Film has many moving parts and calls for a structured industry. We need more start-up structured companies taking lessons from the tech industry through the use of incubators, hubs and accelerators. Start-ups are not just a tech thing. Using similar structures can see film companies grow into viable businesses. Viewing film companies as startups and treating them accordingly will provide the much needed perspective. Iroko and its subsidiaries like ROK TV have shown that this is possible. How do we get several others like it and take the industry up from there?
Moving to solve these problems is The Afro Garage founded by Dolapo Amusat. The company was founded in response to the current structure and funding issues in the creative industry by taking globally proven structures that have worked across industries, to expand the creative ecosystem.
“The Afro Garage exists to support entrepreneurs building in the creative space - music, film, entertainment, art, media, tech-enabled platforms that solve creative problems, and any sub industry that falls under entertainment. What we are trying to do is discover people who are building solutions and services that will be very useful. We will support them with hands-on venture building, help with every facet of their business and help them secure funding. We also aim to build communities around the creative and tech ecosystem and then consult for established companies,” Amusat said in conversation with NollywoodAnd...
He agrees with research that shows that one of the biggest barriers to the growth of the creative industry in Africa is funding. The others are knowledge, guidance and support, which can be improved through incubation and organized communities. “These are problems we are trying to solve. We believe that by helping out people that are building the companies that would actually fund the bedrock of the industry, we are creating infrastructure. We are creating a system that can be self-sustaining; that can create revenue and feed into the economy and create jobs as well and impact a lot of people,” he added.
For the film industry, The Afro Garage is intent on fundamentally discovering people who are building unique kinds of film companies and making unique kinds of content that have not gotten the needed visibility across the continent.

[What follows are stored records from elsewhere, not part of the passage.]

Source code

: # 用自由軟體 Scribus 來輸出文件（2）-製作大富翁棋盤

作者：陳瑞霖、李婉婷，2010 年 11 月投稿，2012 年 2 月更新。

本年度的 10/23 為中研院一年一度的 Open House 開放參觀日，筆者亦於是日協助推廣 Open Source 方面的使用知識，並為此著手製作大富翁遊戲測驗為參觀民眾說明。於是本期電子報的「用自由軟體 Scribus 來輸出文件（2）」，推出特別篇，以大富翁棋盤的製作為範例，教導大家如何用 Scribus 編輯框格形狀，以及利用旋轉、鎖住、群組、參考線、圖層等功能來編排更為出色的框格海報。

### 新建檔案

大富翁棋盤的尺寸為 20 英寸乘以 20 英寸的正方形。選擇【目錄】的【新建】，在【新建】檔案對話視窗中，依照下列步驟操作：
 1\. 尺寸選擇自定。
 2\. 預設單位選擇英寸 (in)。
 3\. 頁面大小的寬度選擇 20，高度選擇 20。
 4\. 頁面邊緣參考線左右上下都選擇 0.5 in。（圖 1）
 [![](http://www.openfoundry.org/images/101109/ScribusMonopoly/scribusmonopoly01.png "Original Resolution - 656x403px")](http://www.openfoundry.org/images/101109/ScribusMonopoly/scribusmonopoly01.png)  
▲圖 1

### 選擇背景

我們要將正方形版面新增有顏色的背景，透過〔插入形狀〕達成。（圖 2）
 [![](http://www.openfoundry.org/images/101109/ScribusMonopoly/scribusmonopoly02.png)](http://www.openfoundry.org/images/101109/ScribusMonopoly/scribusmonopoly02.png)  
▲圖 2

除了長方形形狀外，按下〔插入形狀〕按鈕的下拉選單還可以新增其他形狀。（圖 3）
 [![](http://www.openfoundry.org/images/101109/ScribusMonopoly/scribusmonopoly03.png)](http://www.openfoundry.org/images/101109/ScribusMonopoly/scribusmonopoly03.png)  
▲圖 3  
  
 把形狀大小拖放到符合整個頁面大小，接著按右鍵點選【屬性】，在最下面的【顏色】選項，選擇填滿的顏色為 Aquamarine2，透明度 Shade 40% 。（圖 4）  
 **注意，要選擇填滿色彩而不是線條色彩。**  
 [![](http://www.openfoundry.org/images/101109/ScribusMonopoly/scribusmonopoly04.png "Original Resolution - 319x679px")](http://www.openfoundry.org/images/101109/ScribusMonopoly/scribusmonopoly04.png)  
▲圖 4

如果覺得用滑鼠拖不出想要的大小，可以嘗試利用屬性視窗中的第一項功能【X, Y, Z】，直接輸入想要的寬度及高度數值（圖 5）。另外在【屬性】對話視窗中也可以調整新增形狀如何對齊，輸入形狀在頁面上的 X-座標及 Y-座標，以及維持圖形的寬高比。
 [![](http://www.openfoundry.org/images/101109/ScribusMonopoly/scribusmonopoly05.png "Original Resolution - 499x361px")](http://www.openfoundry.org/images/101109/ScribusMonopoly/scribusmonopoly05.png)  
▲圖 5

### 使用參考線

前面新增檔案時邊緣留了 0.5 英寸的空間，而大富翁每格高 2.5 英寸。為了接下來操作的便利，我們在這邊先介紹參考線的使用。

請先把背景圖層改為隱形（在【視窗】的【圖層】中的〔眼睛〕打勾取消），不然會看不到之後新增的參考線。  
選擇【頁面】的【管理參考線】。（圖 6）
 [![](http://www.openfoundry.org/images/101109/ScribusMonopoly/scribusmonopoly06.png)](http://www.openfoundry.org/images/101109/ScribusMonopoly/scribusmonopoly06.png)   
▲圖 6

The initiative has a clear mission statement - to power Africa's creative ecosystem with technology and capital - helping them structure their business and figuring out things around monetization. It also seeks to help players in the ecosystem drive better partnerships with other industries and secure funding for their projects and companies.

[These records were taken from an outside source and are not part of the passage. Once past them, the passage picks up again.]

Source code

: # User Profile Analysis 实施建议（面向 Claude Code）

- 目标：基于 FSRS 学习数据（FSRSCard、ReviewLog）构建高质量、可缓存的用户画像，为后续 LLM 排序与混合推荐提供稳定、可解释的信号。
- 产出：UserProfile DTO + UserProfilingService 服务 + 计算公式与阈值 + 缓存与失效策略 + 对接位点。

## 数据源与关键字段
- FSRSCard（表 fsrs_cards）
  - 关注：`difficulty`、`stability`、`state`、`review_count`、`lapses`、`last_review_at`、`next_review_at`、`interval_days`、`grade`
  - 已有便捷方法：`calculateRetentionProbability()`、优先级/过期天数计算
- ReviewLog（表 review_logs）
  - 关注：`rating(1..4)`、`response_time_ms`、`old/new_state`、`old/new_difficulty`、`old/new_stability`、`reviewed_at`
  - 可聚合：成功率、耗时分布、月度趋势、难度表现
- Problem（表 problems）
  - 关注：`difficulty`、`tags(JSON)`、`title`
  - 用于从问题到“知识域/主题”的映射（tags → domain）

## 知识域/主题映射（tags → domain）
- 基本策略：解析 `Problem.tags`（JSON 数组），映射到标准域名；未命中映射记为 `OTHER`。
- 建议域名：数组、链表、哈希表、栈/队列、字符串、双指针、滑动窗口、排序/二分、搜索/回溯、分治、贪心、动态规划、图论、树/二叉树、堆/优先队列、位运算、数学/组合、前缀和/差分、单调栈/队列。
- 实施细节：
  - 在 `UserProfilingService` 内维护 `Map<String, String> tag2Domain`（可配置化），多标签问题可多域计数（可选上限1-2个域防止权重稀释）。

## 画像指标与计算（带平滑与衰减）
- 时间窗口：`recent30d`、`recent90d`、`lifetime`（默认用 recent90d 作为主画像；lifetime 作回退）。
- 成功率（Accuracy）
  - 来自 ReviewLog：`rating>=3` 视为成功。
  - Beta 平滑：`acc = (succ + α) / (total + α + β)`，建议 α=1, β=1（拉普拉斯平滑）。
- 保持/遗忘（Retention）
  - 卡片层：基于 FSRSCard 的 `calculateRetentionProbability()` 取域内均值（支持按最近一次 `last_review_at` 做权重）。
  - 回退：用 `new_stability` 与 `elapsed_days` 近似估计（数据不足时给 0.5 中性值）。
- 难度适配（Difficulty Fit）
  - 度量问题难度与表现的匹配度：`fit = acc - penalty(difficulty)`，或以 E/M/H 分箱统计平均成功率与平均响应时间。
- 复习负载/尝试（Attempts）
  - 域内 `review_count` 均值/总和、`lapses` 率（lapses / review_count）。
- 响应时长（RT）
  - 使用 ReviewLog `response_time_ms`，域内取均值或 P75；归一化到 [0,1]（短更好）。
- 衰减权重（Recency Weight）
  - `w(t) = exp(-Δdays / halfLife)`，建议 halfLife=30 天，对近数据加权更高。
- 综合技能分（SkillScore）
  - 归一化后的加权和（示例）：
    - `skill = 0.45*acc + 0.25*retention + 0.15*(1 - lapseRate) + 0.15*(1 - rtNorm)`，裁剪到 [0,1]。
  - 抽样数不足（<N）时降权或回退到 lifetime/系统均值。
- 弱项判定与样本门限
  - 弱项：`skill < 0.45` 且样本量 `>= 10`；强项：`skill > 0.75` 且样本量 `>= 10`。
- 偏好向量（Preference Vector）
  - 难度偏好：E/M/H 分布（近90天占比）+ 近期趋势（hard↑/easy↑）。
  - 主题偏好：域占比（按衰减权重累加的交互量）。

Nice piece. One thing is we always have the market and when you get the standard right you get the whole of africa and the world. Just the way we have change the narrative of music (afrobeats) is our standard and we have improved on it really well. My view is we have not yet standardize the sector for improvement. If you look at the films made in the cinema mostly center around comedy with influencers but the truth is we are yet to explore our content (Nigeria really have histories untold that that make a blockbuster), and we have fascinating location in the country that will sell; we are even yet to go into animation. We are doing well in music which the government missed out on if they really supported, I believe they shouldnt on this one, art and culture work out a business model to unlock the industry. The big guys like Netflix have already seen the prospect and they are putting the money bigtime the government should too.
Nice read. I plan on reaching out to them when I start my Film production studio.